A lot of the arcade games are fun to play around with. There are certainly a share of losers in the bunch, but when the games are good, it’s fun to return to them multiple times to complete Goals and play around. There are some fun mash-ups too, like a starting game that’s Pac-Man plus Grand Theft Auto. Seeing how creative some games are, when the games ARE just a straight pastiche, it feels really disappointing. Like, there’s a Pong game and it’s just… Pong. Then a digital version of air hockey. Then a real version of air hockey... Some games have persistent upgrades that carry across plays, but most of the hardest games don’t have upgrades and the upgrades are usually on the easier games, like Out Run and Mr. Driller.

There are A LOT of quality of life features that could be added, but they fall much lower on the priority compared to the godawful balancing and the bugs. Some games/goals/directions are just poorly explained or worded. It’s always reassuring when you find multiple search results of people asking the same question to figure out how to play a game or what an objective means. Some goals require you to do a lot of tasks (like listen to every song on the jukebox), but there doesn’t appear to be any indication of which songs you’ve listened to. Of course, as of writing this, some of the jukebox Goals are totally broken.
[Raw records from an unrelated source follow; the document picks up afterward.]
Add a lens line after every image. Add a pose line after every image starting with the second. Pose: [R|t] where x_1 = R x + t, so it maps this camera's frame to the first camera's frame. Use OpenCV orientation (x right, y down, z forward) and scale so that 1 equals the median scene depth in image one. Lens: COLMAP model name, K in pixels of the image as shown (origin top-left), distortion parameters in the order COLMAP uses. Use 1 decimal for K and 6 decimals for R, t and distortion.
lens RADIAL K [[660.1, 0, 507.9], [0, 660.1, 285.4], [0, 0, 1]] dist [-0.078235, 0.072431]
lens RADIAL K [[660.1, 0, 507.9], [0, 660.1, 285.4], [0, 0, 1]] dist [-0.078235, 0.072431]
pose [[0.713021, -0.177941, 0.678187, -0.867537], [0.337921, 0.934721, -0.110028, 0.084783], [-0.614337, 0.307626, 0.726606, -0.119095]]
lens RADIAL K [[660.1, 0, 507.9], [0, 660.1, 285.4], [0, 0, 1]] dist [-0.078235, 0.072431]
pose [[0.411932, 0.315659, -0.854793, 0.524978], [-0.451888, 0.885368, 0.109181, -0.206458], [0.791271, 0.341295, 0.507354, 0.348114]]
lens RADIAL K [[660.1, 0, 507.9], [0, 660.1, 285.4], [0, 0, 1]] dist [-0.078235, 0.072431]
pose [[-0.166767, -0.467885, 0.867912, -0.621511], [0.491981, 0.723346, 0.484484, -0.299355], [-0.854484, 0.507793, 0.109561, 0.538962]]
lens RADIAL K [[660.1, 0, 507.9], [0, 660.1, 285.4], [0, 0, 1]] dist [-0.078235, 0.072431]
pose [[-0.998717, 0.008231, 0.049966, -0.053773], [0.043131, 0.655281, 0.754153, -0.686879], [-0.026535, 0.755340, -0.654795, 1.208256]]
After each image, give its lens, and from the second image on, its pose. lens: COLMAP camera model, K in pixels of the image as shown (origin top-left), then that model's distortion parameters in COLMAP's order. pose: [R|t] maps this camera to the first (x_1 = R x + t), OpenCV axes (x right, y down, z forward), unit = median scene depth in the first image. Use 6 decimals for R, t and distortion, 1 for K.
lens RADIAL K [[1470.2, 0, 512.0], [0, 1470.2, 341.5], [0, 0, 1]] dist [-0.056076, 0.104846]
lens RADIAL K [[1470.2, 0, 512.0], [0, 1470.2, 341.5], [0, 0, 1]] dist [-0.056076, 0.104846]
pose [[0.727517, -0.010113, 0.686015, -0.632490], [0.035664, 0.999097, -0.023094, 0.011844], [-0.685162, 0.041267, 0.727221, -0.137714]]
I’ve listened to 11 tracks to completion and my Goals still show that I’m at 8/10 songs, which is at least better than the first patch where I was stuck at 1/10. It would be really nice to be able to put games into storage so you still own them but no longer get To Dos related to them. It’s not quick to rearrange the arcade, and I want a clean way for me to track what games I have Goals left for or that I’m working on and so I never have to look at some of those bad games again.

I don’t know if the dev team just ran out of money and had to shove the game out the door unfinished, untested, unfixed, and unbalanced or what. Did they not know how good the game could be? Did they just not care? Only they can answer these questions, but the state of the game is heartbreaking compared to how special it could be. I really hope with enough updates it gets there, but the state of the launched game plus updates doesn’t make me feel good about its prospects.